Can you continue the passage below on speeding up a slow search with a debounce and a trie, picking up after its last sentence?

------ TEXT PASSAGE

I added a debounce into the operation that queried the result in an attempt to solve problem #3. Debouncers are structures that block operations from occuring until a certain amount of time has elapsed. For example, take two people carrying groceries from the car to the second floor of a home. The first person would take groceries back and forth from the car, and to the foyer of the home. The second would take groceries from the foyer to the second floor. The second person would "debounce" by waiting until the groceries had been brought in for a period of time so they can bring up many grocery bags at once.

In our case, we used the debouncer to wait for the user to stop typing. Each time the user input a key, we fired a timeout to run 2 seconds in the future. If any previous timeouts were currently waiting to be executed, we deleted them. In that way, we would only ever queue up one search at a time, which would only occur after the user had stopped typing for 2 seconds or longer. This was an easy fix, and didn't hurt the usability of the application too much. With how much data there was, we hoped that users wouldn't mind too much.

While the debounce helped, it still wasn't enough. Searching through the dataset was just too damn slow. The page would freeze and the browser would throw up a message that JavaScript was running that froze the page.

Damn.

Solving problem #2 took some thought. After reviewing information about how our users used our application, it became clear that they would commonly search based on the start of strings, and searching on anything except the start of either the name / company field was rare. They would often only type in a few letters as well, and then just hit search to get the results.

The best suited data structure for this use case that I know of is a trie (also known as a radix tree) that would hold references to my entries. A trie is a search tree data structure that stores data based on a string key, where each character in order represents a node. Tries are optimized for fast retrieval time, although insertion time is relatively quick as well.

------------
------ RAW DATA

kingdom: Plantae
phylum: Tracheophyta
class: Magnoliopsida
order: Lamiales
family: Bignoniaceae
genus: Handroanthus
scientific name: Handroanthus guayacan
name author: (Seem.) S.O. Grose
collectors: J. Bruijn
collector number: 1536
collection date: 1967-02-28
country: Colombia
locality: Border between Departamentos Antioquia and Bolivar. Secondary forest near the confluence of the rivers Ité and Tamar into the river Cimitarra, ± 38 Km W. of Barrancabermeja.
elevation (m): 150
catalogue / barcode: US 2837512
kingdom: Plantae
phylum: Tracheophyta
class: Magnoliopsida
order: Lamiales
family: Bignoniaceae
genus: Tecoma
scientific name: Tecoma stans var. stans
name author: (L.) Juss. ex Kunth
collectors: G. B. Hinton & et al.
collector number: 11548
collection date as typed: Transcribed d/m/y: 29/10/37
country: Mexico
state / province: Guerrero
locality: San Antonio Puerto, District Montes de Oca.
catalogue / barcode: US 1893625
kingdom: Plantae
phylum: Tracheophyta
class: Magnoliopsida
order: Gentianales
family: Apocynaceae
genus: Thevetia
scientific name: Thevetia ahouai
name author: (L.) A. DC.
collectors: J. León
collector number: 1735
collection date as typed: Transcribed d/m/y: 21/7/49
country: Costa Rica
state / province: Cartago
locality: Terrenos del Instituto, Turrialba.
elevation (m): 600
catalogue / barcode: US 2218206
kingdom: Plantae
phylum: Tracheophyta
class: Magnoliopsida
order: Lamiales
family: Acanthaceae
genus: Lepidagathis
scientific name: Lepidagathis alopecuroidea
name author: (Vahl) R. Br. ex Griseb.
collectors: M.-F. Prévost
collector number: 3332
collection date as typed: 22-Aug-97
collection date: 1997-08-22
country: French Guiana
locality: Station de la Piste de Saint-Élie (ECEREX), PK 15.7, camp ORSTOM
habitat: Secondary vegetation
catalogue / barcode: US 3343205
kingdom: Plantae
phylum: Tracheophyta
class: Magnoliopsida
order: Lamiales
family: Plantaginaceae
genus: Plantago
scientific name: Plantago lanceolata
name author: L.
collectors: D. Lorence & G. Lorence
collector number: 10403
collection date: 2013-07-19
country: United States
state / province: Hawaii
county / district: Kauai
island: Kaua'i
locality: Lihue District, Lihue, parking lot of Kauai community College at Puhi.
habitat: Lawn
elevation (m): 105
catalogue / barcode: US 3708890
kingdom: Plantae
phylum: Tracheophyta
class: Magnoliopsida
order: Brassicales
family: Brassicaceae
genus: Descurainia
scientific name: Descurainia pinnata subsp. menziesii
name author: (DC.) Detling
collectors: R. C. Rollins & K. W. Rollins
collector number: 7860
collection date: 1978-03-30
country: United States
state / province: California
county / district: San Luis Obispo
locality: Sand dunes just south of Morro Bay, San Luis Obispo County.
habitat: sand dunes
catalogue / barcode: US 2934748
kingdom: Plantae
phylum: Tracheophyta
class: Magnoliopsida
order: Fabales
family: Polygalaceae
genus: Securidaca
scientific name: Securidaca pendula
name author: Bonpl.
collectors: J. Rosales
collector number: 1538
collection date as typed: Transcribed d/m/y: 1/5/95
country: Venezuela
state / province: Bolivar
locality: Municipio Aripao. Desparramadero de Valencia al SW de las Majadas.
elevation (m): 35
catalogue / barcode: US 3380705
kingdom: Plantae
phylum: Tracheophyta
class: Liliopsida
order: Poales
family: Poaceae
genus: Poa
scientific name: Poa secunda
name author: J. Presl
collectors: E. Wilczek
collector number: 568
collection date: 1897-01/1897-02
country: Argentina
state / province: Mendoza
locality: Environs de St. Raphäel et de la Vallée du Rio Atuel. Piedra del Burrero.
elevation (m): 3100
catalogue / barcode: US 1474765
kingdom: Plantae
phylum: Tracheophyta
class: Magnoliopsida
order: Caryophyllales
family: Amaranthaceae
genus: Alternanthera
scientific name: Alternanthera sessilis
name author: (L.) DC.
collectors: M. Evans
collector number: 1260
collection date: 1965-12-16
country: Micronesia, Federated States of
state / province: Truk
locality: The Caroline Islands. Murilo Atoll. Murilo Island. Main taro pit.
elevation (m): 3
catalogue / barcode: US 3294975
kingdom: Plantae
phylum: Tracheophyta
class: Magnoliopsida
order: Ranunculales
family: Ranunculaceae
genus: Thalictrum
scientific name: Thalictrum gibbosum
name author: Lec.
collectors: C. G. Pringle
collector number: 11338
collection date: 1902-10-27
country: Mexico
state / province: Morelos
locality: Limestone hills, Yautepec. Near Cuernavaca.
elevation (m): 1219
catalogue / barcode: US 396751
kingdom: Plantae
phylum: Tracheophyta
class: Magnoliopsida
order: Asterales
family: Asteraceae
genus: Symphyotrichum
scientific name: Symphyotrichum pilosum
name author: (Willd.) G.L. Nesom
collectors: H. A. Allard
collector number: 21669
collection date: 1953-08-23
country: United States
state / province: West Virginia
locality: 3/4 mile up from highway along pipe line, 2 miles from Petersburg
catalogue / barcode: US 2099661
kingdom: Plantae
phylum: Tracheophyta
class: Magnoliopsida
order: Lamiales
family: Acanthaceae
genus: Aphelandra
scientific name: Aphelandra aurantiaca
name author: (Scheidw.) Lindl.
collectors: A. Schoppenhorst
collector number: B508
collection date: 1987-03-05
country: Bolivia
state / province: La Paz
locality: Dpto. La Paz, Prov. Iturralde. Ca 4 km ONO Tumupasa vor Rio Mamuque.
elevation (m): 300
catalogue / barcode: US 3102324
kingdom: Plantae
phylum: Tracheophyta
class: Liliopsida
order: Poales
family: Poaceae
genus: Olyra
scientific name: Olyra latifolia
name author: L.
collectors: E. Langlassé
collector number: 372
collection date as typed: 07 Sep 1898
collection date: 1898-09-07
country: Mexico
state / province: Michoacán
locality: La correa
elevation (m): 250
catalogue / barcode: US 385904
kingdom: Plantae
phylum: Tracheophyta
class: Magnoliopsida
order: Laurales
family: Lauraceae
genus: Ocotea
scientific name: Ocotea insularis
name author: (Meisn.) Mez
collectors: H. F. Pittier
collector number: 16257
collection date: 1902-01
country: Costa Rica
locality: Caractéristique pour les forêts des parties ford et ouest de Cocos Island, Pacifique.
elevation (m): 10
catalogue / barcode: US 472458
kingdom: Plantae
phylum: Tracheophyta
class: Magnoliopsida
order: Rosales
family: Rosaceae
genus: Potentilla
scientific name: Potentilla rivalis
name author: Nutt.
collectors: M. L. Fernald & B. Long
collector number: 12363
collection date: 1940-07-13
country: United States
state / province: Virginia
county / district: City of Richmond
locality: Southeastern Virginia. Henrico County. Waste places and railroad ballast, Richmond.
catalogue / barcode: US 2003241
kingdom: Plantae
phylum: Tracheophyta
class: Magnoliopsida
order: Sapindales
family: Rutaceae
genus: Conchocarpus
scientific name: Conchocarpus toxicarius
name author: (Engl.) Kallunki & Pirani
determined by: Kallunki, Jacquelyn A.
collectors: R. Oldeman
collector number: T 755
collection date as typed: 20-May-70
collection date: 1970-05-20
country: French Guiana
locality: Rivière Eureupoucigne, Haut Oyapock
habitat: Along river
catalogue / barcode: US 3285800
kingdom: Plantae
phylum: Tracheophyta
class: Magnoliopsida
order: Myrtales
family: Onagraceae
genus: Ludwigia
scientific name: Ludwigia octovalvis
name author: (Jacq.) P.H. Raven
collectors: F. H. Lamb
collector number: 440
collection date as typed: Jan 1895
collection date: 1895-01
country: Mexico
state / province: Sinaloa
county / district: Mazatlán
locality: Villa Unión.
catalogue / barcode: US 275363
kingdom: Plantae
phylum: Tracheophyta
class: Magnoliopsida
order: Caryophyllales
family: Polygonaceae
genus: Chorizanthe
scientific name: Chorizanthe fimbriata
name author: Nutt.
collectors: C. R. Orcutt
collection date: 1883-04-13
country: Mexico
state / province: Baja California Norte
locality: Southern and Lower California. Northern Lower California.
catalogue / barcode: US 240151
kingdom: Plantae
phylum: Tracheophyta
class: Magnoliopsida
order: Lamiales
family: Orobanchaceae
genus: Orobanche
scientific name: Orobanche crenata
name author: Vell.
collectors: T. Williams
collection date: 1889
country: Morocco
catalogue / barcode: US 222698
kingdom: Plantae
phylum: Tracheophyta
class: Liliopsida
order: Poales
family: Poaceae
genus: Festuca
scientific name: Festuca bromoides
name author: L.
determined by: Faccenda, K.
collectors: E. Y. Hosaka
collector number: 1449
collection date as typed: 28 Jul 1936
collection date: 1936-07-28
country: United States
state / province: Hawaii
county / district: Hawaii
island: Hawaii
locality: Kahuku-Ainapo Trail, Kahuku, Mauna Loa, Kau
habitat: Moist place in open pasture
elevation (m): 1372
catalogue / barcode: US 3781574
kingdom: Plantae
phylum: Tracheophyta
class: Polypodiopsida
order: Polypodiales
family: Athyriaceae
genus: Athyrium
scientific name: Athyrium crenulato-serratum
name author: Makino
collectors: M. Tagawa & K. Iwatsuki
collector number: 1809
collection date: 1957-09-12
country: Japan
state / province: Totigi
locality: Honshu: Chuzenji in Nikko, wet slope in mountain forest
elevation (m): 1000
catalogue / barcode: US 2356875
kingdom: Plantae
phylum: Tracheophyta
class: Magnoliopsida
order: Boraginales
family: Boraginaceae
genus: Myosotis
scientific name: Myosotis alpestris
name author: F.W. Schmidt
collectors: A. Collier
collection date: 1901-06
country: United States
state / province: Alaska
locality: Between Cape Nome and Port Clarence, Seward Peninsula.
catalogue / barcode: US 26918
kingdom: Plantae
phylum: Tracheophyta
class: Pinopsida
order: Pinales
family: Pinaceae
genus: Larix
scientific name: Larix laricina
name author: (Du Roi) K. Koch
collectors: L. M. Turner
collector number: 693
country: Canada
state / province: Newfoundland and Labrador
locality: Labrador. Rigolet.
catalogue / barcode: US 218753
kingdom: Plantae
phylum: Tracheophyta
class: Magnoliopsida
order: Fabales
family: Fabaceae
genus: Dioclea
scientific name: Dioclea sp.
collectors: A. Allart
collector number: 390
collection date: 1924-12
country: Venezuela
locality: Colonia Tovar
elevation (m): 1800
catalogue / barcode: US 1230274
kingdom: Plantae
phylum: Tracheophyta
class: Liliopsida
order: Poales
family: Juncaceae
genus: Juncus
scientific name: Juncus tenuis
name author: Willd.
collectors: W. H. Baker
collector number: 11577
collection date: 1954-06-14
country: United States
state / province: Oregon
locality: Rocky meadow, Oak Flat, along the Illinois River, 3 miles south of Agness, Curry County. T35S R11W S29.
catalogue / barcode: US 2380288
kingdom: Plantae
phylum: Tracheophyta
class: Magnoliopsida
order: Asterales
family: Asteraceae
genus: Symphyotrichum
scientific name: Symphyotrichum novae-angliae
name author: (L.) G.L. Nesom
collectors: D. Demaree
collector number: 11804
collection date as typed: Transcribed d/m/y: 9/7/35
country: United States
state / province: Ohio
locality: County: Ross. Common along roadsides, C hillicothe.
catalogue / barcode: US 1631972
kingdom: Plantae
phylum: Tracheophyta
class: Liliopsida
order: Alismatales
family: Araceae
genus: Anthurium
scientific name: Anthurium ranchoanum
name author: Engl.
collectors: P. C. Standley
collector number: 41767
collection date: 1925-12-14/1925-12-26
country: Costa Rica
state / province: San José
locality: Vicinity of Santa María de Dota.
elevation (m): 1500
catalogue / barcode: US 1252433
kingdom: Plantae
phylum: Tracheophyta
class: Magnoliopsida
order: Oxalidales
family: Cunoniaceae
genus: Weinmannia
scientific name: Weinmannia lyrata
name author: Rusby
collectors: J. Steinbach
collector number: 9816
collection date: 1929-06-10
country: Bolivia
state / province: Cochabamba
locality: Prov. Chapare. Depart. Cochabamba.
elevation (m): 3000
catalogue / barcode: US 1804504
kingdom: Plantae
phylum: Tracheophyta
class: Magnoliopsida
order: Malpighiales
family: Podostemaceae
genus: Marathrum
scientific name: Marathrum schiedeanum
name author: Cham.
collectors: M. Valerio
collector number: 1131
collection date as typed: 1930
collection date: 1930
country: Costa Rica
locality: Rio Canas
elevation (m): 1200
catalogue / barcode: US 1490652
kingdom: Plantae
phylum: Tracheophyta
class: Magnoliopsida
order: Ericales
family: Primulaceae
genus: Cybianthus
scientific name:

------------

▶ **TASK OUTPUT**:
For example, given two key value pairs of ("hello", "world") with and ("hi", "cat"), our tree would look like:


""
-"h": []
--"e": []
---"l": []
----"l": []
-----"o": ["world"]
--"i": ["cat"]

I built out a generic JavaScript trie package called triever and with the help of my friend Ryan, stress tested the absolute and total hell out of it. We converted the internal library code to use optimized and higher performing code in places where we profiled slowdowns, which was usually caused by using cleaner and more readable code that suffered from performance drawbacks. The purpose of the library was to make adding entries and searching based on these prefix keys extremely fast, so we took out some of the syntactical sugar that comes from using certain native methods like Array.filter and Array.each.

We dropped triever into our search operation and stored each of the 50,000 entires into two tries; one for name, and one for company name. We also only searched for entries greater than 3 characters, and trimmed all non alphanumeric characters from entry names and search queries.

We were able to search for matches in milliseconds each time after that. Rather than searching through all 50,000 entries each time, we were now only searching a small subset of entries based on the maximum key length in a particular prefix path. For example, the h prefix path would cause a user to search for all paths on h, which would only result in 7 traversals and a summation of all results. Even if we had hi, hello, helen, and hugo, for our h paths, we would no longer be searching for any other names in the trie that started with any other letter. In addition, by waiting for at least 3 characters before searching, we were able to ensure that we were going down far fewer paths; by that point, we would be able to filter out the bulk of results and start getting to results that actually mattered.

With all three fixes in place, the search operation took dramatically less time and was giving equally relevant results as the original implementation.